O estudo demonstra que, no caso do FMI, o recrutamento foi fortemente centralizado nas mãos do G-7 e do Senior Management (Gerência Sênior), o que não propiciou a criação de uma burocracia com experiência diversificada. Já o Banco Mundial estabeleceu um caminho diferente. O professor explicou que a abertura do Banco às ONGs estava relacionada a dois fatores ocorridos nos anos 1980 e 1990. “Primeiro, é diagnosticado que a eficiência dos programas de desenvolvimento seria maior se fossem incorporadas as visões e críticas do 3º setor. Segundo, houve uma pressão de ONGs por reformas no Banco Mundial após desastres ambientais e sociais de projetos de desenvolvimento ocorridas naquele período”, disse.

Foi nesse período que o Banco Mundial realizou reformas com o objetivo de abrir a organização para a sociedade civil organizada. “Foi a partir dos impactos da implementação do Strategic Compact (programa de reestruturação institucional ocorrido em 1995) que a organização pôde galgar níveis mais altos de autonomia burocrática”, pontuou. O professor ressaltou a importância de profissionais de diversas áreas (principalmente ambiental e social) na composição da instituição, o que estimulou a formação de “subcomunidades epistêmicas”.

Ao analisar o FMI, o pesquisador pôde perceber que o fundo monetário não desenvolveu o mesmo “processo de irradiação intra-institucional” que ocorreu no Banco Mundial.
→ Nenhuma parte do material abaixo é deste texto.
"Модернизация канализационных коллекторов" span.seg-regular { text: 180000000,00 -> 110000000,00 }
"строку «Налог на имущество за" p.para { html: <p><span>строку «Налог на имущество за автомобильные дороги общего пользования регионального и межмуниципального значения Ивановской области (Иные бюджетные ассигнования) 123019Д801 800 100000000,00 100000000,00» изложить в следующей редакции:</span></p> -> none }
Segundo o professor, as influências dos EUA e do G-7 têm um papel importante no controle da burocracia e, por conseqüência, das políticas do FMI. O docente enumera três fatores que pesam mais na instituição: proximidade do candidato com os EUA; profissão (economista) e experiência no setor financeiro de governos dos países mais importantes da organização. “Esse tipo de recrutamento tem dois efeitos: uma alta concentração de americanos e europeus entre os profissionais e uma concentração ainda maior de economistas com formação em universidades americanas e européias”, classificou.

Dessa forma, há uma redução da contratação dos chamados economistas heterodoxos e uma eliminação de pessoal com outros tipos de conhecimentos (ambiental, sociológico, etc), o que acaba por diminuir o nível de dissenso dentro do fundo monetário. “Não há no FMI um fórum institucionalizado de relacionamento com as ONGs nos mesmos moldes do Banco Mundial. As reuniões acontecem sem periodicidade e refletem agendas temporárias da organização”, comparou.  “Por não ter comunidades epistêmicas que poderiam construir alianças com o terceiro setor em torno de políticas de interesse dos dois, a burocracia do FMI fica isolada na defesa de interesses próprios”, concluiu.